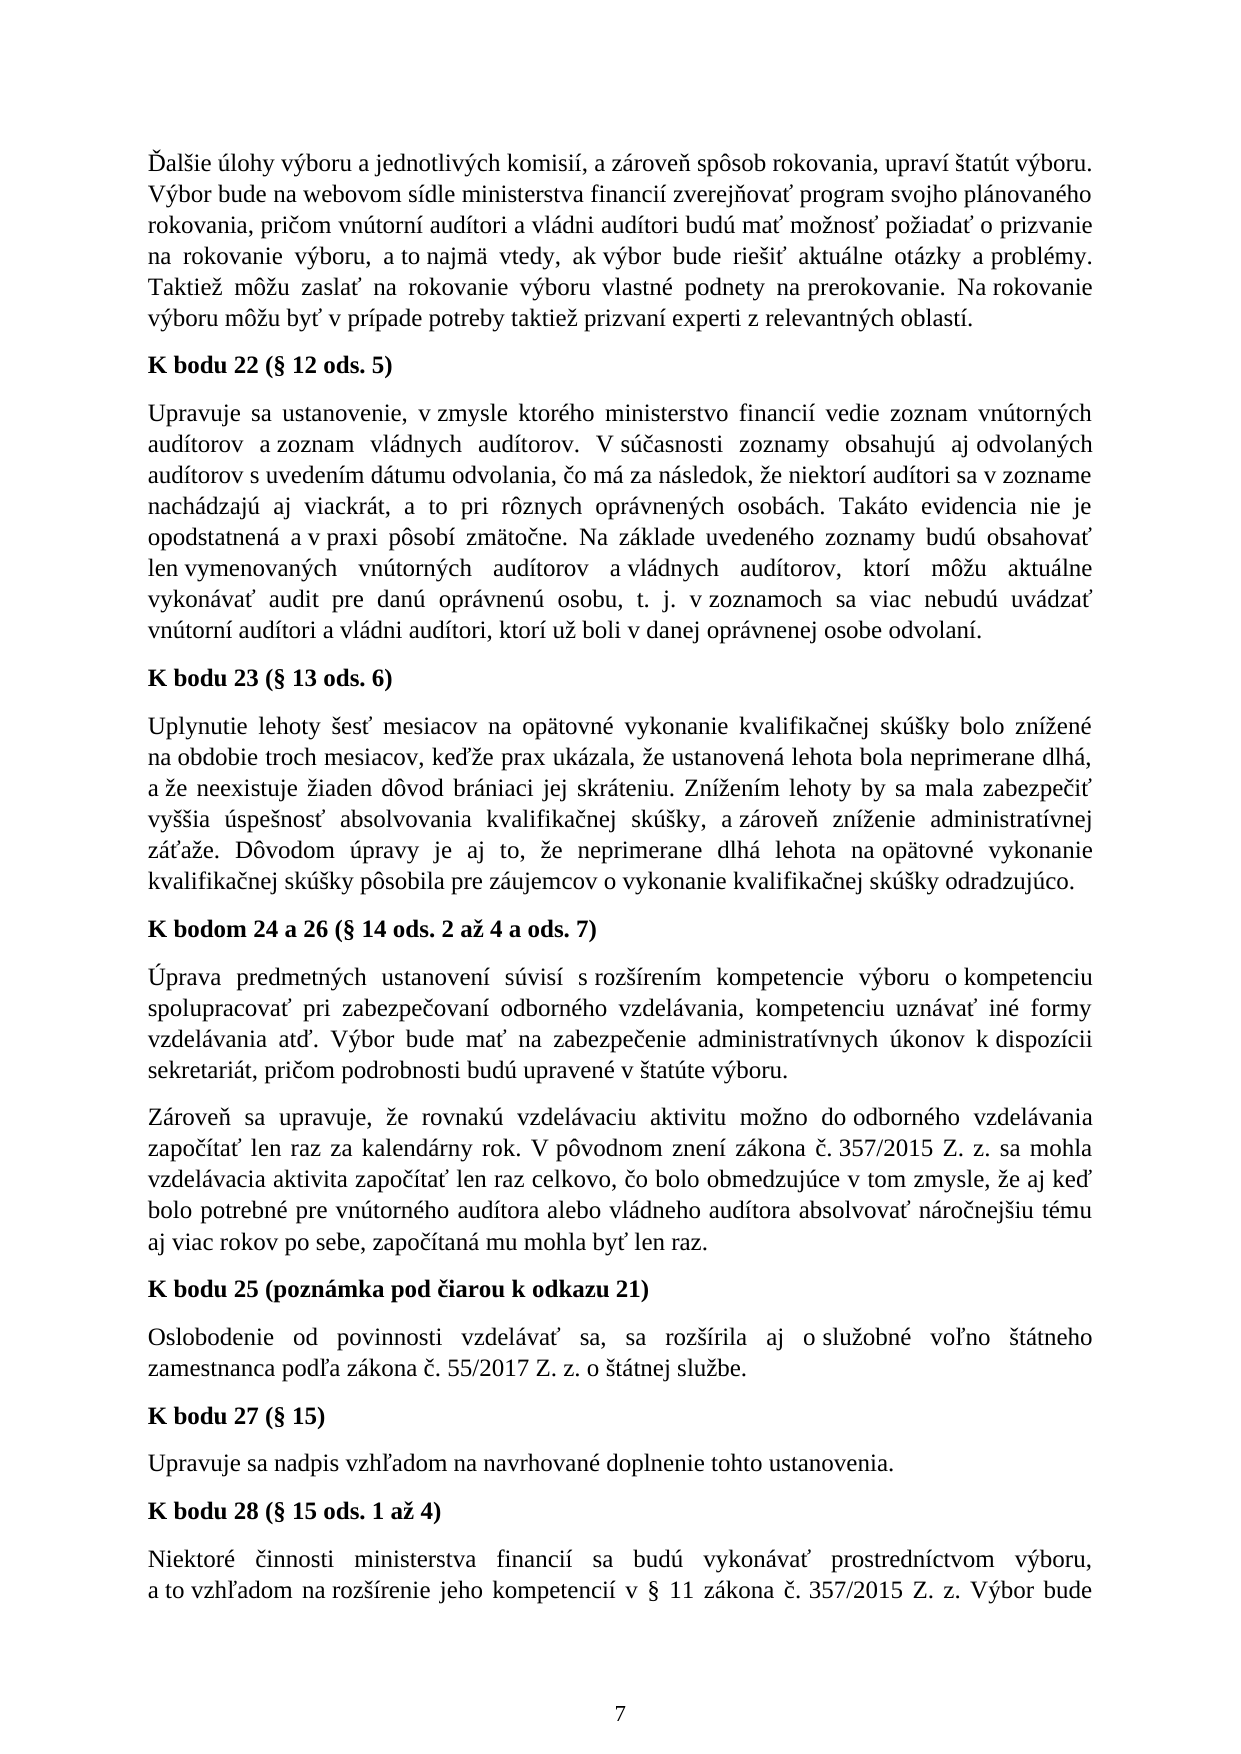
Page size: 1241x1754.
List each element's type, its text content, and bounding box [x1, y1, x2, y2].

text Zároveň sa upravuje, že rovnakú vzdelávaciu aktivitu možno do odborného vzdelávania započítať len raz za kalendárny rok. V pôvodnom znení zákona č. 357/2015 Z. z. sa mohla vzdelávacia aktivita započítať len raz celkovo, čo bolo obmedzujúce v tom zmysle, že aj keď bolo potrebné pre vnútorného audítora alebo vládneho audítora absolvovať náročnejšiu tému aj viac rokov po sebe, započítaná mu mohla byť len raz. [148, 1102, 1093, 1255]
text K bodu 22 (§ 12 ods. 5) [148, 351, 1093, 379]
text K bodu 23 (§ 13 ods. 6) [148, 663, 1093, 692]
text Upravuje sa nadpis vzhľadom na navrhované doplnenie tohto ustanovenia. [148, 1448, 1093, 1477]
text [148, 1544, 1093, 1604]
text K bodu 25 (poznámka pod čiarou k odkazu 21) [148, 1274, 1093, 1303]
text Úprava predmetných ustanovení súvisí s rozšírením kompetencie výboru o kompetenciu spolupracovať pri zabezpečovaní odborného vzdelávania, kompetenciu uznávať iné formy vzdelávania atď. Výbor bude mať na zabezpečenie administratívnych úkonov k dispozícii sekretariát, pričom podrobnosti budú upravené v štatúte výboru. [148, 962, 1093, 1083]
text Ďalšie úlohy výboru a jednotlivých komisií, a zároveň spôsob rokovania, upraví štatút výboru. Výbor bude na webovom sídle ministerstva financií zverejňovať program svojho plánovaného rokovania, pričom vnútorní audítori a vládni audítori budú mať možnosť požiadať o prizvanie na rokovanie výboru, a to najmä vtedy, ak výbor bude riešiť aktuálne otázky a problémy. Taktiež môžu zaslať na rokovanie výboru vlastné podnety na prerokovanie. Na rokovanie výboru môžu byť v prípade potreby taktiež prizvaní experti z relevantných oblastí. [148, 148, 1093, 332]
text Uplynutie lehoty šesť mesiacov na opätovné vykonanie kvalifikačnej skúšky bolo znížené na obdobie troch mesiacov, keďže prax ukázala, že ustanovená lehota bola neprimerane dlhá, a že neexistuje žiaden dôvod brániaci jej skráteniu. Znížením lehoty by sa mala zabezpečiť vyššia úspešnosť absolvovania kvalifikačnej skúšky, a zároveň zníženie administratívnej záťaže. Dôvodom úpravy je aj to, že neprimerane dlhá lehota na opätovné vykonanie kvalifikačnej skúšky pôsobila pre záujemcov o vykonanie kvalifikačnej skúšky odradzujúco. [148, 711, 1093, 895]
text Upravuje sa ustanovenie, v zmysle ktorého ministerstvo financií vedie zoznam vnútorných audítorov a zoznam vládnych audítorov. V súčasnosti zoznamy obsahujú aj odvolaných audítorov s uvedením dátumu odvolania, čo má za následok, že niektorí audítori sa v zozname nachádzajú aj viackrát, a to pri rôznych oprávnených osobách. Takáto evidencia nie je opodstatnená a v praxi pôsobí zmätočne. Na základe uvedeného zoznamy budú obsahovať len vymenovaných vnútorných audítorov a vládnych audítorov, ktorí môžu aktuálne vykonávať audit pre danú oprávnenú osobu, t. j. v zoznamoch sa viac nebudú uvádzať vnútorní audítori a vládni audítori, ktorí už boli v danej oprávnenej osobe odvolaní. [148, 398, 1093, 644]
text K bodom 24 a 26 (§ 14 ods. 2 až 4 a ods. 7) [148, 914, 1093, 943]
text K bodu 28 (§ 15 ods. 1 až 4) [148, 1496, 1093, 1525]
text Oslobodenie od povinnosti vzdelávať sa, sa rozšírila aj o služobné voľno štátneho zamestnanca podľa zákona č. 55/2017 Z. z. o štátnej službe. [148, 1322, 1093, 1382]
text K bodu 27 (§ 15) [148, 1401, 1093, 1429]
------------------------
Check each line of the data above for the word "bodu" and copy the ones where it is found.

text K bodu 22 (§ 12 ods. 5) [148, 351, 1093, 379]
text K bodu 23 (§ 13 ods. 6) [148, 663, 1093, 692]
text K bodu 25 (poznámka pod čiarou k odkazu 21) [148, 1274, 1093, 1303]
text K bodu 28 (§ 15 ods. 1 až 4) [148, 1496, 1093, 1525]
text K bodu 27 (§ 15) [148, 1401, 1093, 1429]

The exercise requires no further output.